Excerpts from a dataset:
[Start of section]
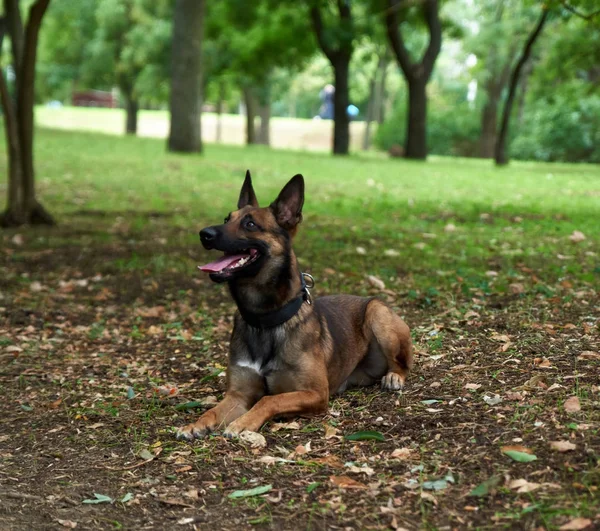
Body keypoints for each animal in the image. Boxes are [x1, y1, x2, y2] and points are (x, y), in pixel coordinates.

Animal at [176, 171, 414, 440]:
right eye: (227, 218)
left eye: (250, 224)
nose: (204, 234)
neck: (265, 320)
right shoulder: (238, 396)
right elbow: (214, 410)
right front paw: (195, 424)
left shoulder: (315, 394)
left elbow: (269, 400)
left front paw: (243, 423)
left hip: (377, 312)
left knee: (402, 364)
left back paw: (394, 377)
[End of section]
» **Exercise instructions**
Print, with pictures removed, exactly the lines of the records above from the top through the line containing "right shoulder: (238, 396)".

» **Solution**
Body keypoints for each animal in the image. Boxes are [x1, y1, x2, y2] and points are (x, y), in pixel coordinates.

Animal at [176, 171, 414, 440]:
right eye: (227, 218)
left eye: (250, 224)
nose: (204, 234)
neck: (265, 320)
right shoulder: (238, 396)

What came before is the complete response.